La Rete europea di organizzazioni che lavorano sul tema del contrasto alla povertà e all’esclusione sociale (European Anti-poverty Network – Eapn) ha pubblicato un Rapporto dal titolo Ricchezza, disuguaglianze e polarizzazione sociale nell’Unione Europea. Citando dati e posizioni emerse nelle sedi in cui a livello mondiale si è discusso di disuguaglianze, povertà e impatto della crisi economica e finanziaria (dal World Economic Forum, agli incontri europei delle persone in condizione di povertà), Eapn afferma che «tre milioni di europei possiedono più di un milione di dollari in attività finanziarie». Tra questi oltre 20.000 persone, definite «Ultra High Net Worth individuals», possiedono almeno 30 milioni di dollari di attività finanziarie e tutto indica che le disuguaglianze nella distribuzione del reddito sono in aumento e continueranno ad esserlo per i prossimi vent’anni.
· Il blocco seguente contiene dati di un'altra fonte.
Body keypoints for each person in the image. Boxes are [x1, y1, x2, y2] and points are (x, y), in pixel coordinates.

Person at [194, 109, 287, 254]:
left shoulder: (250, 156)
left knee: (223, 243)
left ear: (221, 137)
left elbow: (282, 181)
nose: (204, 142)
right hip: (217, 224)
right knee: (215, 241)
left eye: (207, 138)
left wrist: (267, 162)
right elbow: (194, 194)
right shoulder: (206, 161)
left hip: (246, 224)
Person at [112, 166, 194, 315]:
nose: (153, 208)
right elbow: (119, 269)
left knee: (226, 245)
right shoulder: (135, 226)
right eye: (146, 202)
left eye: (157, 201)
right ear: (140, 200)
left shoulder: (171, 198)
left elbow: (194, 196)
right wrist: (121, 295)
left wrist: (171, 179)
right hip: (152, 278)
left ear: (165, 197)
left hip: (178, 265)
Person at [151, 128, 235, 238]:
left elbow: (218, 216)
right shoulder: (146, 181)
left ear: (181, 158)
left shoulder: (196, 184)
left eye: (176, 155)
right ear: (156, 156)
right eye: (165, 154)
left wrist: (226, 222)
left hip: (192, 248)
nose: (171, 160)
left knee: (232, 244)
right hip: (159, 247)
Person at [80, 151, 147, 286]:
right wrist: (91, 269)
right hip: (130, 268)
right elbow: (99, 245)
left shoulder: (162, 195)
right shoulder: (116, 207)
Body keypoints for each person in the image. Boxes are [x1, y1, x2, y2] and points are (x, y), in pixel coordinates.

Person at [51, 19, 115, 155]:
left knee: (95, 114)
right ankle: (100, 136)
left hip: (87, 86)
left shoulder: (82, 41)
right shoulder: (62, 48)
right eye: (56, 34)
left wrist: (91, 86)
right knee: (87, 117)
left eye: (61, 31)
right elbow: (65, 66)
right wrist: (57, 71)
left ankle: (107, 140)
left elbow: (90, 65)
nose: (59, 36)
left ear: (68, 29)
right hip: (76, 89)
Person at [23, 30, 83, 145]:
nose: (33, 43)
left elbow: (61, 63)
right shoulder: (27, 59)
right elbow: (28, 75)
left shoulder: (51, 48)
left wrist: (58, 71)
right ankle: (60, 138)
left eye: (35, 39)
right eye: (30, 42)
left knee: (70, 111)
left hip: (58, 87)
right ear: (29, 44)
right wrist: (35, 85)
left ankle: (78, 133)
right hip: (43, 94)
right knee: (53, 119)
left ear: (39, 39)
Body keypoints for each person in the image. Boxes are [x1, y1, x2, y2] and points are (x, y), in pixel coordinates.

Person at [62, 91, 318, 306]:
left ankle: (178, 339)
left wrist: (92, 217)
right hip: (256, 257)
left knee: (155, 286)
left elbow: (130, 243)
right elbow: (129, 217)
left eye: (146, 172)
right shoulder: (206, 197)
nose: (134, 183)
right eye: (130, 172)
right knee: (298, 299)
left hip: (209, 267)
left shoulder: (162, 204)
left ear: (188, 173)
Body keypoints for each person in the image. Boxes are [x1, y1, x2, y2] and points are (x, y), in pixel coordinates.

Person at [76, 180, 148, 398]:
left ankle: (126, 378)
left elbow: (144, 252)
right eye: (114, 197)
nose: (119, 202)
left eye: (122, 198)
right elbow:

La crisi finanziaria ed economica ha fatto intravvedere, almeno all’inizio, una presa di coscienza dell’impatto negativo dell’aumento delle diseguaglianze, ma la questione non è mai stata oggetto di «un dibattito politico serio» o di «misure serie ed efficaci» anche se, in occasione dell’ultimo Forum Economico Mondiale di Davos, si è affermato con forza il legame di causalità tra la crescita delle disuguaglianze e l’esplosione della crisi economica e finanziaria, dal momento che «più la distribuzione del reddito è eguale più la ricchezza rientra nel circuito dell’economia attraverso i consumatori, stabilizzando la domanda e di conseguenza la posizione delle imprese».
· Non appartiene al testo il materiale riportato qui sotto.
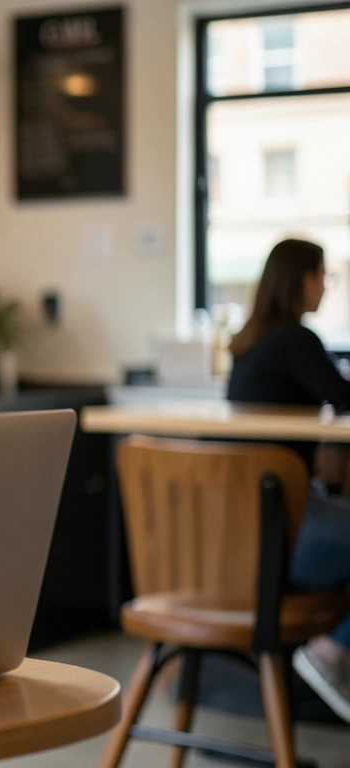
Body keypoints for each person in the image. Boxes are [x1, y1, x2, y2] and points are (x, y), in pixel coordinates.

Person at [227, 237, 350, 722]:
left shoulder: (249, 341)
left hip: (242, 527)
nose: (325, 286)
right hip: (283, 525)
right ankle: (330, 653)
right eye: (323, 276)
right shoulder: (295, 340)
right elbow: (342, 395)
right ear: (303, 280)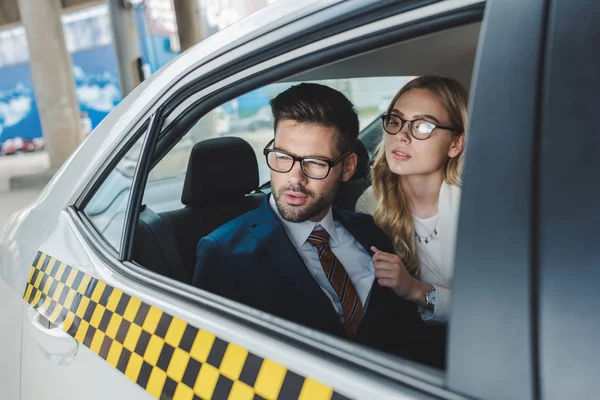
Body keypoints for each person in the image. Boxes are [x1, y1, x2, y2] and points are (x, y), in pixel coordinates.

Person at [193, 83, 445, 368]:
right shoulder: (224, 253)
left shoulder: (369, 231)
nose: (295, 178)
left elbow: (406, 337)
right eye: (283, 157)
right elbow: (213, 369)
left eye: (315, 163)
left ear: (348, 168)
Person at [355, 76, 468, 325]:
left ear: (455, 143)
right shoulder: (370, 206)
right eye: (396, 121)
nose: (402, 136)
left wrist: (415, 289)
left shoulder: (479, 205)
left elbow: (493, 304)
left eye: (423, 126)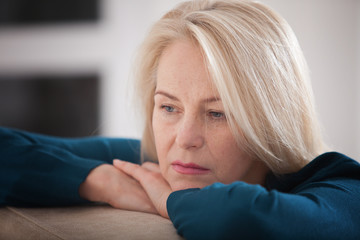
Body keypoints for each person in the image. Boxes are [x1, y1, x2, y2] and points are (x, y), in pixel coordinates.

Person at [1, 0, 359, 239]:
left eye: (217, 114)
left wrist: (167, 200)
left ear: (269, 120)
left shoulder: (344, 187)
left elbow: (240, 216)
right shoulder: (152, 163)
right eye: (169, 108)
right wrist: (103, 181)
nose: (184, 138)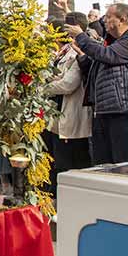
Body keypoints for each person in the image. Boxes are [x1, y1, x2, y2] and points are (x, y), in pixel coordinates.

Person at [66, 3, 128, 165]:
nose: (104, 21)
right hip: (103, 109)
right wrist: (82, 55)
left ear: (122, 19)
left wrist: (82, 37)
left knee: (120, 162)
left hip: (120, 110)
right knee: (103, 162)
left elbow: (108, 56)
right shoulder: (111, 42)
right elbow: (95, 67)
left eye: (109, 17)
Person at [45, 13, 93, 195]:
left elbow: (68, 84)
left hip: (72, 118)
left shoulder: (80, 51)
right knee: (58, 163)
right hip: (57, 120)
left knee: (71, 166)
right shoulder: (64, 51)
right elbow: (55, 76)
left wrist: (43, 87)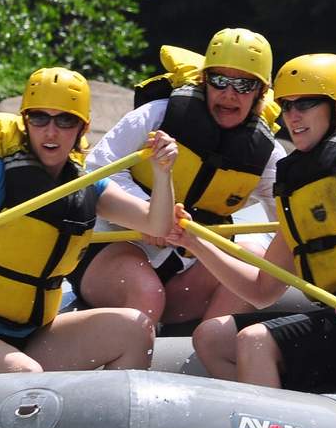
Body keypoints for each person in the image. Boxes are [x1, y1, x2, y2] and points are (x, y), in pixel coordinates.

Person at [170, 54, 336, 391]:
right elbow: (261, 290)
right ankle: (290, 412)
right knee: (212, 336)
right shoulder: (294, 185)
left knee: (256, 340)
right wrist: (194, 242)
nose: (292, 117)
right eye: (286, 106)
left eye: (306, 104)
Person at [0, 67, 179, 387]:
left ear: (82, 128)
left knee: (135, 329)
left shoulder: (89, 187)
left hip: (31, 335)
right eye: (39, 119)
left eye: (65, 120)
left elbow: (157, 224)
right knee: (25, 376)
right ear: (25, 122)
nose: (51, 131)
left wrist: (163, 173)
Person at [69, 28, 287, 326]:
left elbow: (288, 222)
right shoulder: (157, 116)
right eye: (219, 80)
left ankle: (212, 350)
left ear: (261, 92)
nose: (229, 94)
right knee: (147, 292)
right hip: (119, 246)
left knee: (253, 259)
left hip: (189, 263)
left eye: (244, 85)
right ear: (204, 81)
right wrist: (149, 214)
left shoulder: (267, 154)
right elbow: (95, 172)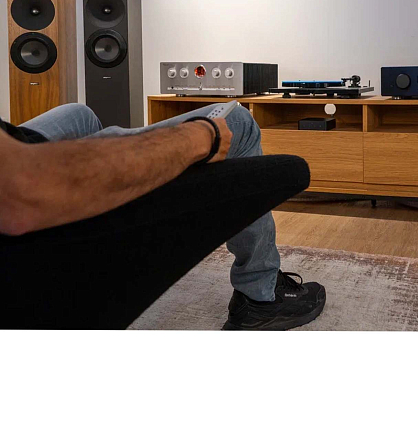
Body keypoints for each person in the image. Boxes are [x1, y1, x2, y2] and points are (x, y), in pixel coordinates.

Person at [0, 102, 326, 330]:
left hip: (12, 141)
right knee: (237, 121)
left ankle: (98, 238)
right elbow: (21, 188)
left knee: (79, 114)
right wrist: (201, 135)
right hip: (19, 176)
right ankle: (261, 296)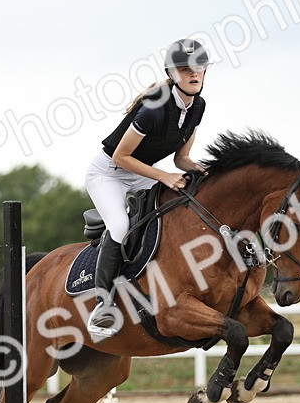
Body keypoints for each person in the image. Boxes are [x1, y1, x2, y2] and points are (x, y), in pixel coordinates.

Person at [84, 38, 212, 341]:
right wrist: (163, 176)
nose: (193, 74)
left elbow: (181, 159)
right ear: (172, 73)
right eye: (185, 69)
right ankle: (103, 302)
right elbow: (120, 157)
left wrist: (206, 173)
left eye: (199, 68)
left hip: (142, 172)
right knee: (119, 225)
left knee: (186, 199)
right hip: (110, 173)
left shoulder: (198, 107)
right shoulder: (154, 108)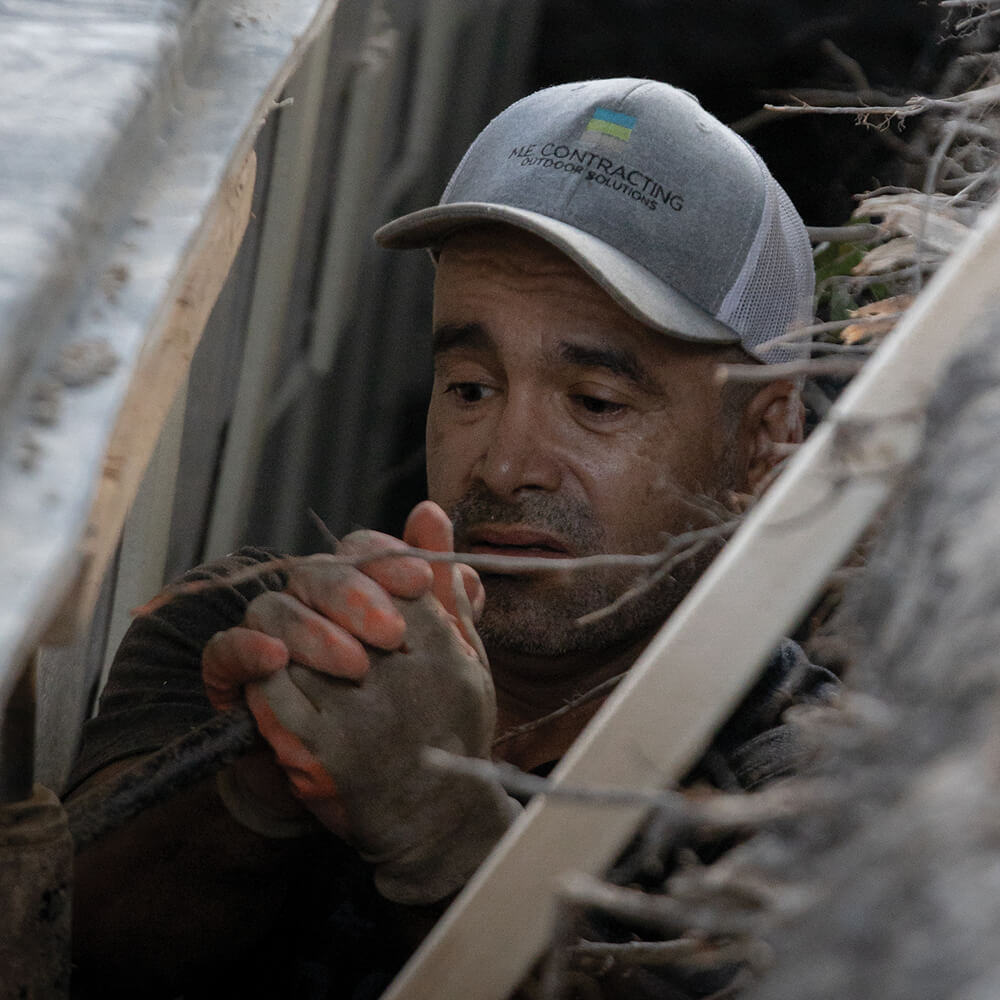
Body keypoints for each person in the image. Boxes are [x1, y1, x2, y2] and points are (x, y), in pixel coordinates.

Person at [66, 79, 837, 999]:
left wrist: (442, 833)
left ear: (764, 444)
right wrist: (257, 790)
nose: (506, 466)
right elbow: (66, 944)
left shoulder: (811, 796)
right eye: (471, 386)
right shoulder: (248, 630)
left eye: (595, 403)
La pubblicazione dell’Eapn fornisce dati sulla situazione di molti Paesi europei e rende conto degli orientamenti più diffusi su questo argomento in seno alla classe politica e al mondo accademico, individuando anche alcune piste di lavoro per il futuro. Tali piste si collocano sia sul piano culturale, sia su quello scientifico, sia su quello politico. In ambito culturale l’Eapn suggerisce di «sensibilizzare al significato della ricchezza» spiegando che esistono interdipendenze tra povertà, ineguaglianze, creazione della ricchezza e costi sociali ed economici. È necessario inoltre promuovere, attraverso un dibattito pubblico «un approccio collettivo ai temi della giustizia economica e sociale e una definizione condivisa di meccanismi di redistribuzione della ricchezza mondiale che garantiscano a tutti una vita dignitosa». La Rete europea propone poi di realizzare una «campagna a favore di progetti di protezione sociale a livello mondiale».

Le priorità indicate a livello scientifico riguardano sostanzialmente la creazione di indicatori che misurino in maniera complessiva e multidimensionale il progresso economico e sociale e che rendano conto di questioni quali la mobilità della ricchezza, la polarizzazione sociale e la produzione della povertà. Infine, sul piano politico sono necessari secondo l’Eapn maggiori e più efficaci interventi riparativi dell’iniquità nella distribuzione della ricchezza.